Although the freight market in 2012 thus far has shown slow gains in shipment volume, the pace of growth has been more sluggish than in the past two years, with a steady decline since January. The Cass Freight Index indicated that North American freight volumes only rose 1.9% in April from the previous month, which was a smaller increase than in February and March where the growth progressively diminished from 2.5% to 2.1% respectively.

The growth rate in April is only a mere 0.2% above that of the previous year, March shipments were 1.3% lower than last year and, although freight tonnage in 2010 and 2011 grew at the more robust rate of 5.8%, the American Trucking Association (ATA) is projecting much slower growth of less than 3% in 2012.

Cass stated that the unseasonably sluggish rate of growth is likely due in part to record high inventories in combination with a drop in demand.

According to ATA chief economist, Bob Costello, first quarter trucking industry performance is “reflective of an economy that is growing, but growing moderately. The pace of freight definitely slowed from the torrid pace in late 2011.” He added that a rate under 3% is “more in line with normal growth” and not a cause for concern.

Analysts at Cass also noted that hauling distance has been declining while truck tonnage has experienced an upward trend in the American Trucking Associations’ Truck Tonnage Index, which means that on a ton-mile basis, freight volumes have actually remained flat or slightly contracted.

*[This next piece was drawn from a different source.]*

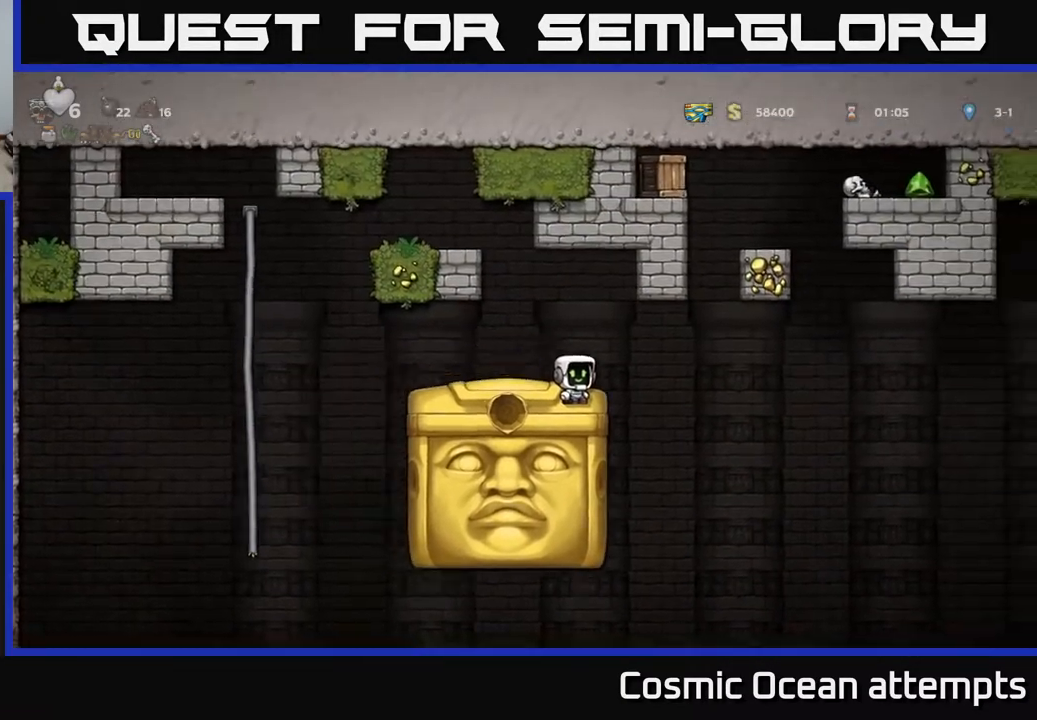
{"buttons": ["DPAD_LEFT"], "left_stick": "center", "events": [[483, "DPAD_LEFT", "down"]]}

The manufacturing activity index released by the Institute for Supply Management experienced a slight increase, as well, in March up to 54.3, managing to stay above 50 which is considered necessary for continued expansion, but in contrast, new orders were down 0.4%, believed to be a future indicator for freight shipments.

Additionally, not all freight hauling modes experienced gains in volume. For example, rail carloads declined 2.2% during the first three months of the year as compared to the prior year’s same timeframe, whereas intermodal truck shipment loads rose 2.4% over the previous year.

Changing truck capacities and lack of driver availability may also play a role in 2012 freight volumes and modes of hauling. Capacities have been declining, carrier fleets are not being expanded, and many trucking companies are parking their equipment due to a shortage of truck drivers, which may have a significant impact on the industry and has already led to some carriers shifting to intermodal loadings to make up the difference.

Although freight volume growth has been slowing, the Cass report makes it clear that “If freight volumes pick up, the 20% loss of capacity and the productivity losses due to new regulations will be quickly felt. Many in the sector have turned to an asset-light model, and capacity will not be able to be added quickly.”